NodeBalancers - Get Started
Managed cloud-based load balancing service offering high availability and horizontal scaling to any application.
Configure a NodeBalancer
Visit the NodeBalancers page in the Linode Cloud Manager and select Add a NodeBalancer.
For the example web application, only one NodeBalancer is needed. Add one in the same data center that your backend Linodes are located in.
A NodeBalancer is configured using ports. This example web application only uses port 80 (for regular HTTP traffic).
HTTP
For the traditional web application, the settings in the screenshot above are a good start. HTTP cookie stickiness is preferred so that the same client always lands on the same backend. For a simple web application that keeps sessions in memory, this is necessary to avoid session errors on clients.
HTTPS
If you select the HTTPS protocol, two new fields appear. These fields accept your SSL certificate, chained certificates (if applicable) and a private key (which must not have passphrase protection).

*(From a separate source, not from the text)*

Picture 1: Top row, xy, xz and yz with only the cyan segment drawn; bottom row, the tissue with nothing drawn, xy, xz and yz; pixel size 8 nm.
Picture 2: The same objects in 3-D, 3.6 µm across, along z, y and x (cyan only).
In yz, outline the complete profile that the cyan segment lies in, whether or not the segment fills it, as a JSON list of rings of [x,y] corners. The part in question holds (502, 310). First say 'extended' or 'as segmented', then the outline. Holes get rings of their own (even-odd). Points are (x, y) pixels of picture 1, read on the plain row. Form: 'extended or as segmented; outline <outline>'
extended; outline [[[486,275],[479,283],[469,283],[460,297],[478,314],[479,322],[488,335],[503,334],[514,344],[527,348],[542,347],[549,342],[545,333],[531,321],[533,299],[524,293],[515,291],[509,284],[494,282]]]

Every ten seconds, the NodeBalancer requests the root of the web application and looks for a valid response code. With this example setup, there is only one backend node (which is added in the next step). If the backend goes down, the NodeBalancer serves a plain 503 Service Unavailable error page. This is more desirable than refusing connections or making browsers wait for a timeout.
Next, add the single backend node to the NodeBalancer’s configuration. Point this at the private IP address of your web server Linode.
These configuration changes take a few moments to be reflected by your NodeBalancer. If everything is configured on your backend correctly, once the changes have gone through, the Node Status column updates to 1 up / 0 down.
If the backend status reports 0 up / 1 down, check to make sure that your web application is configured to respond on the Linode’s private IP address. You do this by adding the private IP address to your
/etc/hosts
file on your Linode and then reboot your Linode. There might be a virtual host mismatch as well – check the notes in the next section.Now that the backend is up, go directly to your NodeBalancer’s IP address in a browser. You should see your web application as the NodeBalancer proxies the traffic through.